:: RECORDS ::
++++++

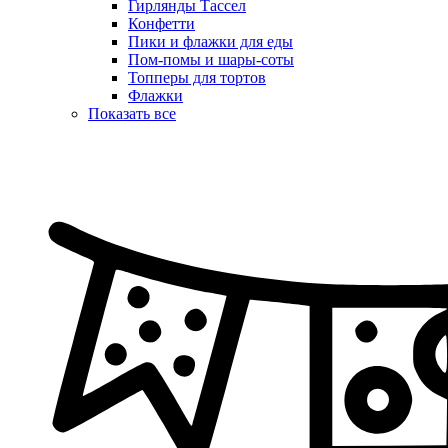
Гирлянды Тассел
Конфетти
Пики и флажки для еды
Пом-помы и шары-соты
Топперы для тортов
Флажки
Показать все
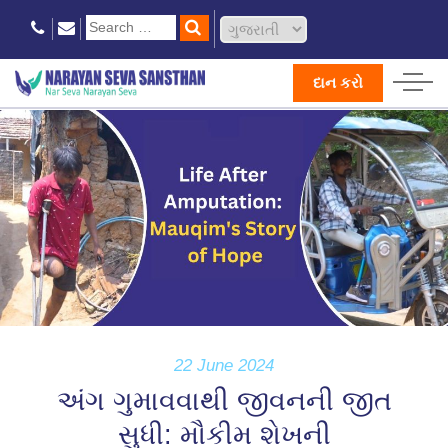
દાન કરો
22 June 2024
અંગ ગુમાવવાથી જીવનની જીત
સુધી: મૌકીમ શેખની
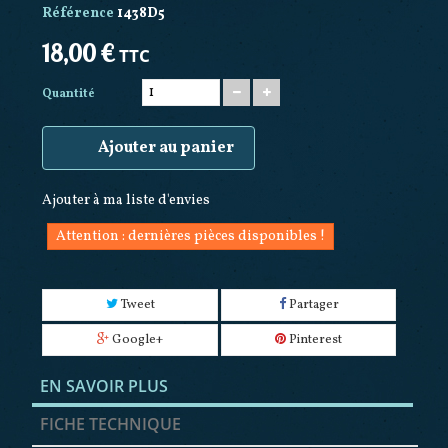
Référence
1438D5
18,00 €
TTC
Quantité
Ajouter au panier
Ajouter à ma liste d'envies
Attention : dernières pièces disponibles !
Tweet
Partager
Google+
Pinterest
EN SAVOIR PLUS
FICHE TECHNIQUE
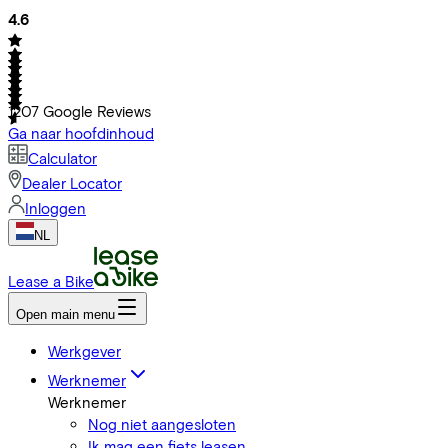
4.6
1207
Google Reviews
Ga naar hoofdinhoud
Calculator
Dealer Locator
Inloggen
NL
Lease a Bike
Open main menu
Werkgever
Werknemer
Werknemer
Nog niet aangesloten
Ik mag een fiets leasen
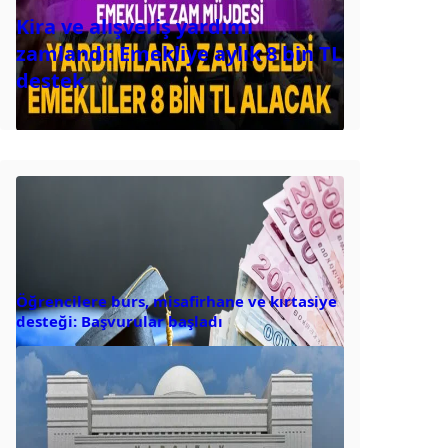
Kira ve alışveriş yardımı
zamlandı: Emekliye aylık 8 bin TL
destek
Öğrencilere burs, misafirhane ve kırtasiye
desteği: Başvurular başladı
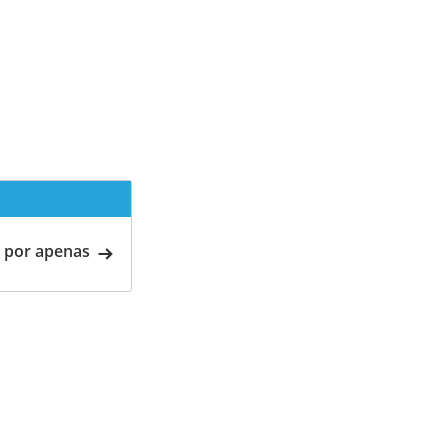
 por apenas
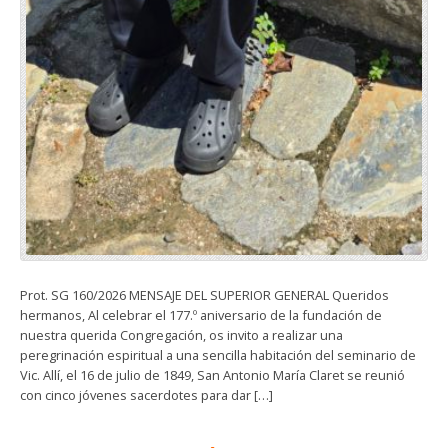
Prot. SG 160/2026 MENSAJE DEL SUPERIOR GENERAL Queridos
hermanos, Al celebrar el 177.º aniversario de la fundación de
nuestra querida Congregación, os invito a realizar una
peregrinación espiritual a una sencilla habitación del seminario de
Vic. Allí, el 16 de julio de 1849, San Antonio María Claret se reunió
con cinco jóvenes sacerdotes para dar […]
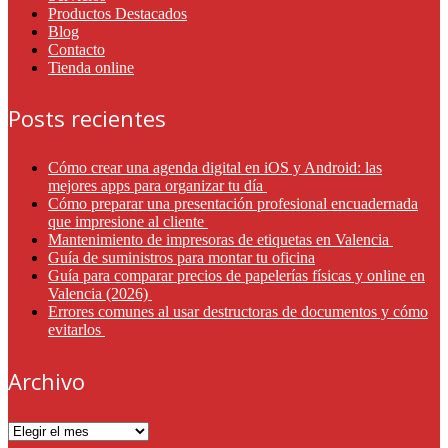
Productos Destacados
Blog
Contacto
Tienda online
Posts recientes
Cómo crear una agenda digital en iOS y Android: las
mejores apps para organizar tu día
Cómo preparar una presentación profesional encuadernada
que impresione al cliente
Mantenimiento de impresoras de etiquetas en Valencia
Guía de suministros para montar tu oficina
Guía para comparar precios de papelerías físicas y online en
Valencia (2026)
Errores comunes al usar destructoras de documentos y cómo
evitarlos
Archivo
Archivo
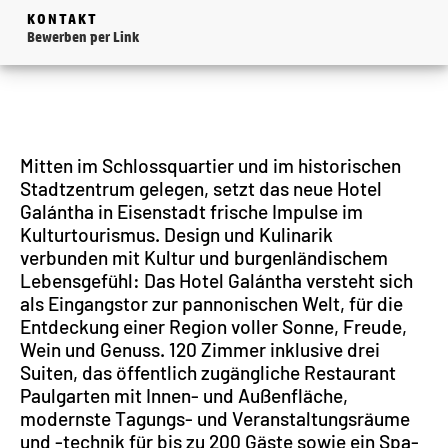
KONTAKT
Bewerben per Link
Mitten im Schlossquartier und im historischen
Stadtzentrum gelegen, setzt das neue Hotel
Galántha in Eisenstadt frische Impulse im
Kulturtourismus. Design und Kulinarik
verbunden mit Kultur und burgenländischem
Lebensgefühl: Das Hotel Galántha versteht sich
als Eingangstor zur pannonischen Welt, für die
Entdeckung einer Region voller Sonne, Freude,
Wein und Genuss. 120 Zimmer inklusive drei
Suiten, das öffentlich zugängliche Restaurant
Paulgarten mit Innen- und Außenfläche,
modernste Tagungs- und Veranstaltungsräume
und -technik für bis zu 200 Gäste sowie ein Spa-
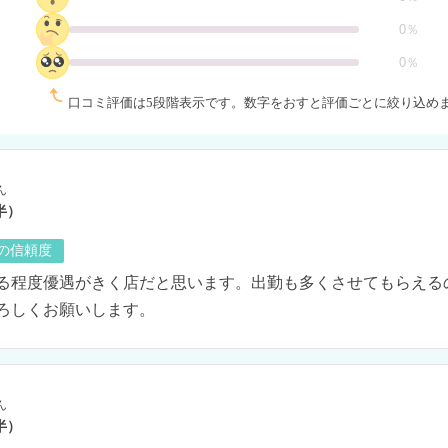
0％
0％
口コミ評価は5段階表示です。
数字をおすと評価ごとに絞り込め
ん
半）
の信頼度
る程度優遇がきく店だと思います。出勤も多くさせてもらえる
ろしくお願いします。
ん
半）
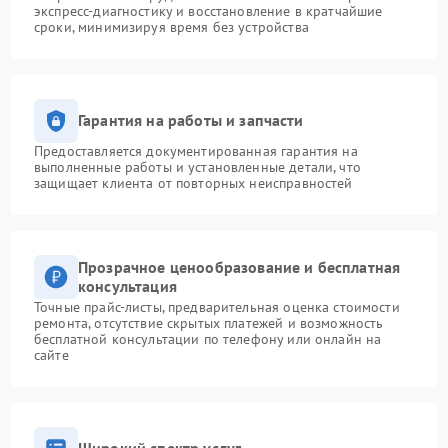
экспресс-диагностику и восстановление в кратчайшие
сроки, минимизируя время без устройства
Гарантия на работы и запчасти
Предоставляется документированная гарантия на
выполненные работы и установленные детали, что
защищает клиента от повторных неисправностей
Прозрачное ценообразование и бесплатная
консультация
Точные прайс-листы, предварительная оценка стоимости
ремонта, отсутствие скрытых платежей и возможность
бесплатной консультации по телефону или онлайн на
сайте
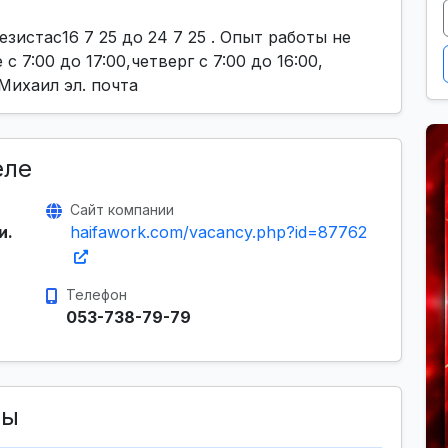
истас16 7 25 до 24 7 25 . Опыт работы не
 7:00 до 17:00,четверг с 7:00 до 16:00,
 Михаил эл. почта
еле
Сайт компании
и.
haifawork.com/vacancy.php?id=87762
Телефон
053-738-79-79
сы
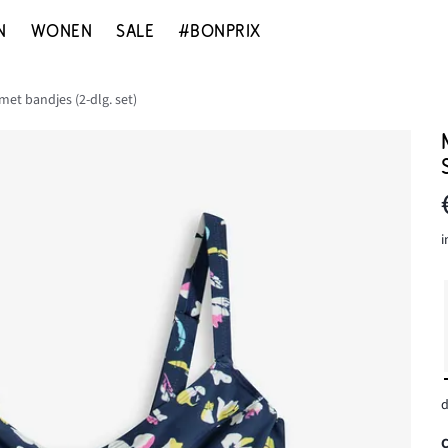
N
WONEN
SALE
#BONPRIX
 met bandjes (2-dlg. set)
i
d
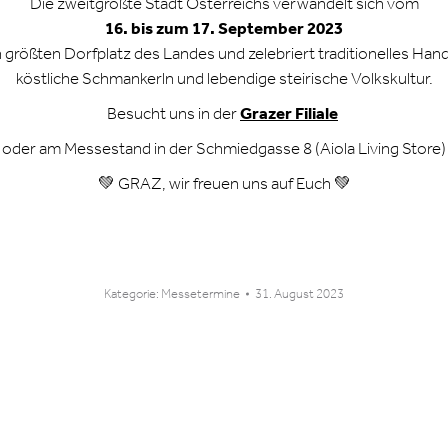
Die zweitgrößte Stadt Österreichs verwandelt sich vom
16. bis zum 17. September 2023
n größten Dorfplatz des Landes und zelebriert traditionelles Han
köstliche Schmankerln und lebendige steirische Volkskultur.
Besucht uns in der
Grazer Filiale
oder am Messestand in der Schmiedgasse 8 (Aiola Living Store)
💚 GRAZ, wir freuen uns auf Euch 💚
Kategorie:
Messetermine
31. August 2023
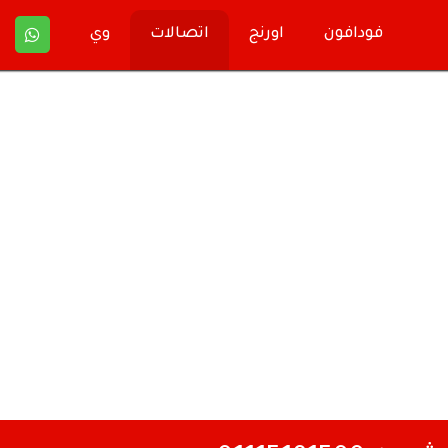
فودافون
اورنج
اتصالات
وي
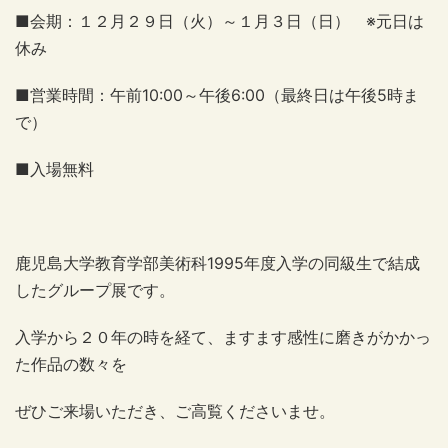
■会期：１２月２９日（火）～１月３日（日） ※元日は
休み
■営業時間：午前10:00～午後6:00（最終日は午後5時ま
で）
■入場無料
鹿児島大学教育学部美術科1995年度入学の同級生で結成
したグループ展です。
入学から２０年の時を経て、ますます感性に磨きがかかっ
た作品の数々を
ぜひご来場いただき、ご高覧くださいませ。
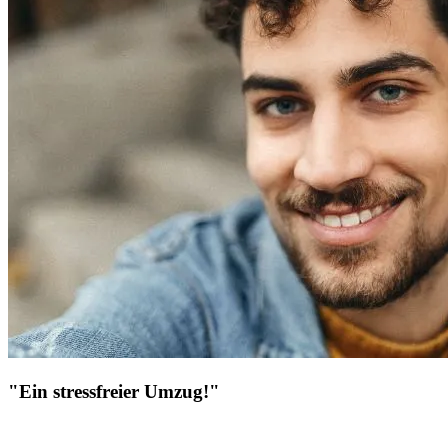
"Ein stressfreier Umzug!"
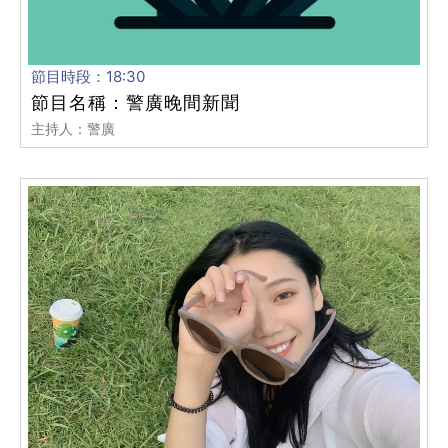
節目時段：18:30
節目名稱：警廣晚間新聞
主持人：警廣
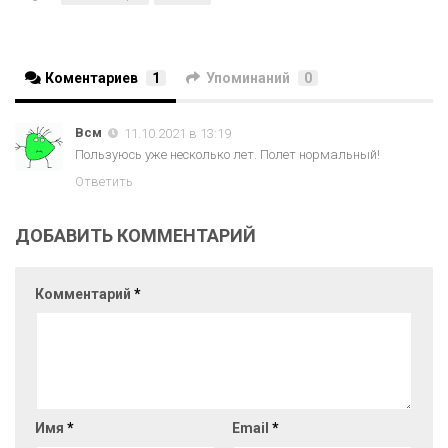
Коментариев
1
Упоминаний
0
Всм
11.10.2021 в 13:19
Пользуюсь уже несколько лет. Полет нормальный!
Ответить
ДОБАВИТЬ КОММЕНТАРИЙ
Комментарий
*
Имя
*
Email
*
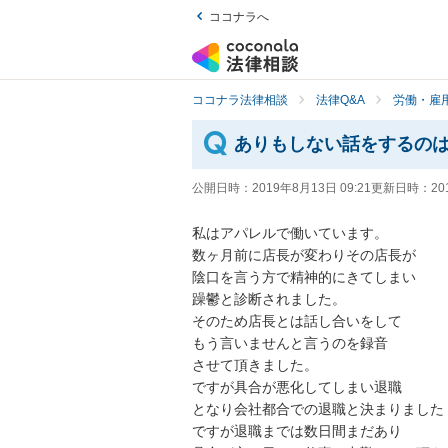
ココナラへ
ココナラ法律相談
法律Q&A
労働・雇用
ありもしない話をするの
公開日時：
2019年8月13日 09:21
更新日時：
20
私はアパレルで働いています。

数ヶ月前に店長が変わりその店長が

陰口を言う方で精神的にきてしまい

躁鬱と診断されました。

そのため店長とは話し合いをして

もう言いませんと言うのを録音

させて頂きました。

ですが具合が悪化してしまい退職

となり会社都合での退職と決まりました

ですが退職までは数日間まだあり
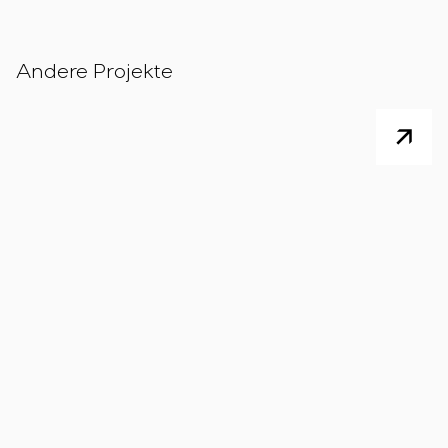
Andere Projekte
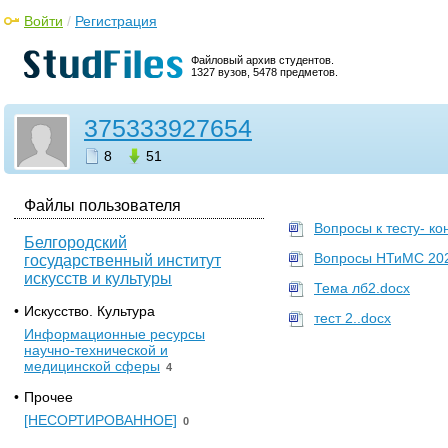
Войти
/
Регистрация
Файловый архив студентов.
1327 вузов, 5478 предметов.
375333927654
8
51
Файлы пользователя
Вопросы к тесту- к
Белгородский
Вопросы НТиМС 2023
государственный институт
искусств и культуры
Тема лб2.docx
•
Искусство. Культура
тест 2..docx
Информационные ресурсы
научно-технической и
медицинской сферы
4
•
Прочее
[НЕСОРТИРОВАННОЕ]
0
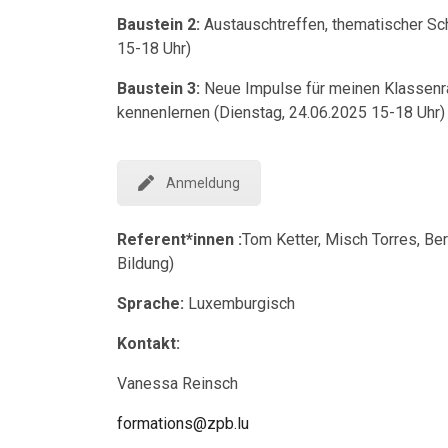
Baustein 2:
Austauschtreffen, thematischer Sc
15-18 Uhr)
Baustein 3:
Neue Impulse für meinen Klassenra
kennenlernen (Dienstag, 24.06.2025 15-18 Uhr)
Anmeldung
Referent*innen :
Tom Ketter, Misch Torres, Be
Bildung)
Sprache:
Luxemburgisch
Kontakt:
Vanessa Reinsch
formations@zpb.lu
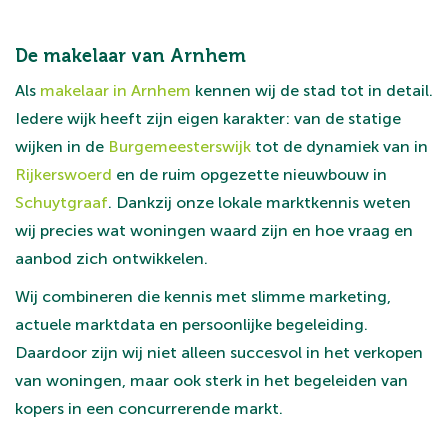
De makelaar van Arnhem
Als
makelaar in Arnhem
kennen wij de stad tot in detail.
Iedere wijk heeft zijn eigen karakter: van de statige
wijken in de
Burgemeesterswijk
tot de dynamiek van in
Rijkerswoerd
en de ruim opgezette nieuwbouw in
Schuytgraaf
. Dankzij onze lokale marktkennis weten
wij precies wat woningen waard zijn en hoe vraag en
aanbod zich ontwikkelen.
Wij combineren die kennis met slimme marketing,
actuele marktdata en persoonlijke begeleiding.
Daardoor zijn wij niet alleen succesvol in het verkopen
van woningen, maar ook sterk in het begeleiden van
kopers in een concurrerende markt.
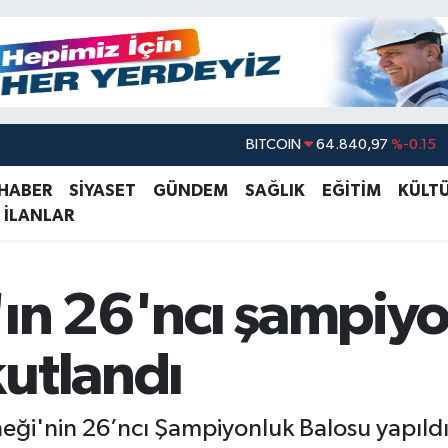
DOLAR
47,7436
%0.18
EURO
55,2510
%0.32
 HABER
SİYASET
GÜNDEM
SAĞLIK
EĞİTİM
KÜLT
 İLANLAR
STERLİN
64,4811
%0.38
GRAM ALTIN
6660.55
%0
BİST100
13.779
%-14
'ın 26'ncı şampiy
BITCOIN
64.840,97
%-0.15
utlandı
neği'nin 26’ncı Şampiyonluk Balosu yapıl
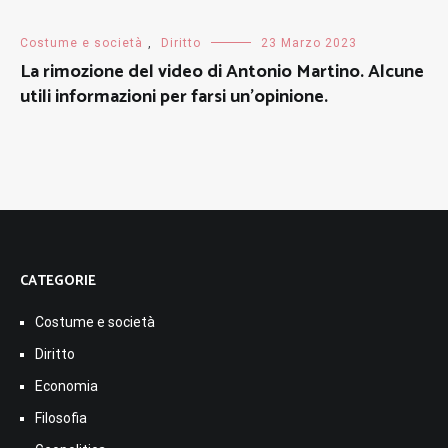
Costume e società
,
Diritto
23 Marzo 2023
La rimozione del video di Antonio Martino. Alcune
utili informazioni per farsi un’opinione.
CATEGORIE
Costume e società
Diritto
Economia
Filosofia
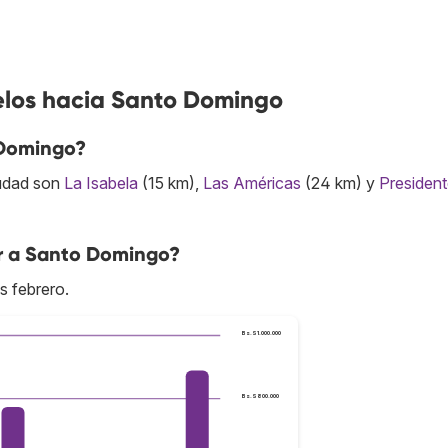
elos hacia Santo Domingo
 Domingo?
iudad son
La Isabela
(15 km),
Las Américas
(24 km) y
Presiden
ar a Santo Domingo?
s febrero.
Bs.S1.000.000
Bs.S800.000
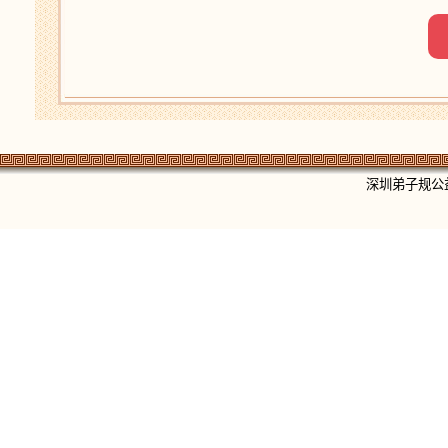
深圳弟子规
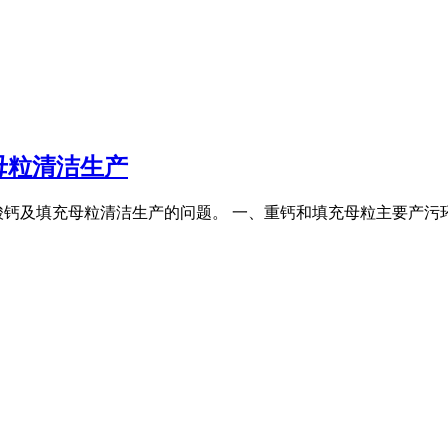
母粒清洁生产
钙及填充母粒清洁生产的问题。 一、重钙和填充母粒主要产污环节与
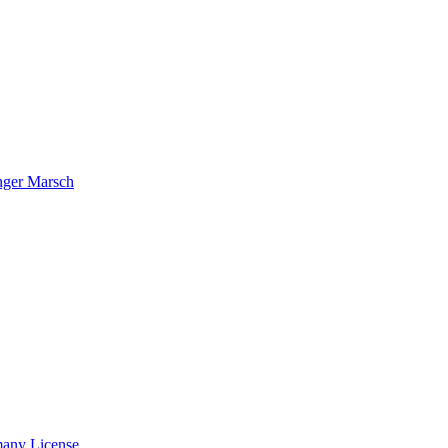
nger Marsch
many License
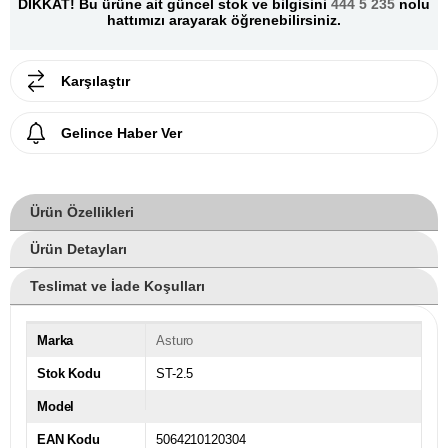
DİKKAT! Bu ürüne ait güncel stok ve bilgisini
444 5 235
nolu
hattımızı arayarak öğrenebilirsiniz.
Karşılaştır
Gelince Haber Ver
Ürün Özellikleri
Ürün Detayları
Teslimat ve İade Koşulları
Marka
Asturo
Stok Kodu
ST-2.5
Model
EAN Kodu
5064210120304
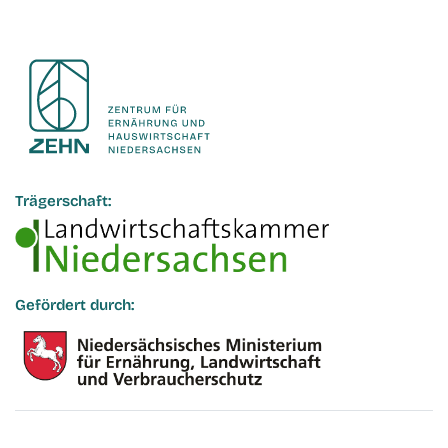
Trägerschaft:
Gefördert durch:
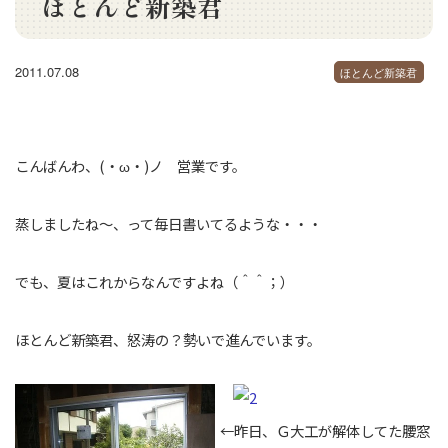
ほとんど新築君
2011.07.08
ほとんど新築君
こんばんわ、(・ω・)ノ 営業です。
蒸しましたね～、って毎日書いてるような・・・
でも、夏はこれからなんですよね（＾＾；）
ほとんど新築君、怒涛の？勢いで進んでいます。
←昨日、Ｇ大工が解体してた腰窓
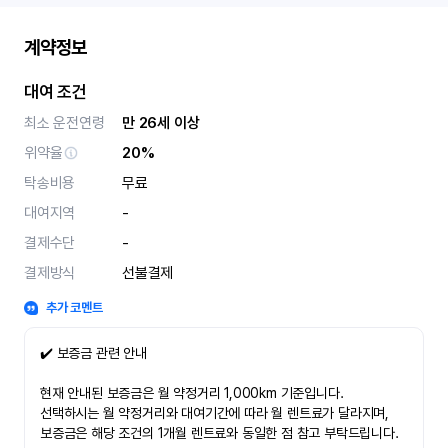
계약정보
대여 조건
최소 운전연령
만 26세 이상
위약율
20%
탁송비용
무료
대여지역
-
결제수단
-
결제방식
선불결제
추가 코멘트
✔️ 보증금 관련 안내
현재 안내된 보증금은 월 약정거리 1,000km 기준입니다.
선택하시는 월 약정거리와 대여기간에 따라 월 렌트료가 달라지며,
보증금은 해당 조건의 1개월 렌트료와 동일한 점 참고 부탁드립니다.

++++++

:: WHAT THE TASK ASKS ::
Starting at the beginning of the records and ending with the line that contains "con cinco jóvenes sacerdotes para dar […]", write the lines out again, changing "Tweet" to "Post" and keeping everything else the same. Leave the pictures out of your answer.

:: RESPONSE ::
Гирлянды Тассел
Конфетти
Пики и флажки для еды
Пом-помы и шары-соты
Топперы для тортов
Флажки
Показать все
દાન કરો
22 June 2024
અંગ ગુમાવવાથી જીવનની જીત
સુધી: મૌકીમ શેખની
Référence
1438D5
18,00 €
TTC
Quantité
Ajouter au panier
Ajouter à ma liste d'envies
Attention : dernières pièces disponibles !
Post
Partager
Google+
Pinterest
EN SAVOIR PLUS
FICHE TECHNIQUE
4.6
1207
Google Reviews
Ga naar hoofdinhoud
Calculator
Dealer Locator
Inloggen
NL
Lease a Bike
Open main menu
Werkgever
Werknemer
Werknemer
Nog niet aangesloten
Ik mag een fiets leasen
Kira ve alışveriş yardımı
zamlandı: Emekliye aylık 8 bin TL
destek
Öğrencilere burs, misafirhane ve kırtasiye
desteği: Başvurular başladı
 por apenas
Prot. SG 160/2026 MENSAJE DEL SUPERIOR GENERAL Queridos
hermanos, Al celebrar el 177.º aniversario de la fundación de
nuestra querida Congregación, os invito a realizar una
peregrinación espiritual a una sencilla habitación del seminario de
Vic. Allí, el 16 de julio de 1849, San Antonio María Claret se reunió
con cinco jóvenes sacerdotes para dar […]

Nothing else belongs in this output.